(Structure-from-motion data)
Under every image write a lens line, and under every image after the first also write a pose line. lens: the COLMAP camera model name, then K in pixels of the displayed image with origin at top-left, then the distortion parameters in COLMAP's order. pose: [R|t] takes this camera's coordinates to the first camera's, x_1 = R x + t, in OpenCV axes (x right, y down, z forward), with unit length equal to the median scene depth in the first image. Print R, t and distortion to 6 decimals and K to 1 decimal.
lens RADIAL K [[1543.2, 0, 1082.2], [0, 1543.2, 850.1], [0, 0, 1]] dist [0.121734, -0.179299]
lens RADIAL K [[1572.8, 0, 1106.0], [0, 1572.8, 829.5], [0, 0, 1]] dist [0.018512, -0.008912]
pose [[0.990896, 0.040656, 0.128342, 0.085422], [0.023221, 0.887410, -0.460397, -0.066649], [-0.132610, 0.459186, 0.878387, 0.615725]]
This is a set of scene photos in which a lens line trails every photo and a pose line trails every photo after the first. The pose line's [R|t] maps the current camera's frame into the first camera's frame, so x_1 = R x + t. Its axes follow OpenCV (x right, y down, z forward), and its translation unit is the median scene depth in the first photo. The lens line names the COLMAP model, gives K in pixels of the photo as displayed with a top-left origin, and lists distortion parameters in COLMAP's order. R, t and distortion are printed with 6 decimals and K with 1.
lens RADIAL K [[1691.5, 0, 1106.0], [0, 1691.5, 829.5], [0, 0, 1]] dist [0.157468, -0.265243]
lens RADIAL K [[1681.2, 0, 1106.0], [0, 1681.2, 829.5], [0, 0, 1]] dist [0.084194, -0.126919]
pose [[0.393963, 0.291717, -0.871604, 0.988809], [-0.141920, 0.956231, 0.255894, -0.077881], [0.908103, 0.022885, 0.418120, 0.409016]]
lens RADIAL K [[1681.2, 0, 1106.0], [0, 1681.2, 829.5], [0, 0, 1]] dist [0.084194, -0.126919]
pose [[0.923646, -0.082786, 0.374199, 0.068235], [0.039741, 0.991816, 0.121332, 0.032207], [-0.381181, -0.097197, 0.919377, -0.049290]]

_Exercise_. Convert the items above into a two-column CSV with the header instruction,answer, giving one row per item. Put each item's text and its answer in a single quoted field each, with line breaks replaced by spaces.

_Exercise response_.
instruction,answer
"Under every image write a lens line, and under every image after the first also write a pose line. lens: the COLMAP camera model name, then K in pixels of the displayed image with origin at top-left, then the distortion parameters in COLMAP's order. pose: [R|t] takes this camera's coordinates to the first camera's, x_1 = R x + t, in OpenCV axes (x right, y down, z forward), with unit length equal to the median scene depth in the first image. Print R, t and distortion to 6 decimals and K to 1 decimal.","lens RADIAL K [[1543.2, 0, 1082.2], [0, 1543.2, 850.1], [0, 0, 1]] dist [0.121734, -0.179299] lens RADIAL K [[1572.8, 0, 1106.0], [0, 1572.8, 829.5], [0, 0, 1]] dist [0.018512, -0.008912] pose [[0.990896, 0.040656, 0.128342, 0.085422], [0.023221, 0.887410, -0.460397, -0.066649], [-0.132610, 0.459186, 0.878387, 0.615725]]"
"This is a set of scene photos in which a lens line trails every photo and a pose line trails every photo after the first. The pose line's [R|t] maps the current camera's frame into the first camera's frame, so x_1 = R x + t. Its axes follow OpenCV (x right, y down, z forward), and its translation unit is the median scene depth in the first photo. The lens line names the COLMAP model, gives K in pixels of the photo as displayed with a top-left origin, and lists distortion parameters in COLMAP's order. R, t and distortion are printed with 6 decimals and K with 1.","lens RADIAL K [[1691.5, 0, 1106.0], [0, 1691.5, 829.5], [0, 0, 1]] dist [0.157468, -0.265243] lens RADIAL K [[1681.2, 0, 1106.0], [0, 1681.2, 829.5], [0, 0, 1]] dist [0.084194, -0.126919] pose [[0.393963, 0.291717, -0.871604, 0.988809], [-0.141920, 0.956231, 0.255894, -0.077881], [0.908103, 0.022885, 0.418120, 0.409016]] lens RADIAL K [[1681.2, 0, 1106.0], [0, 1681.2, 829.5], [0, 0, 1]] dist [0.084194, -0.126919] pose [[0.923646, -0.082786, 0.374199, 0.068235], [0.039741, 0.991816, 0.121332, 0.032207], [-0.381181, -0.097197, 0.919377, -0.049290]]"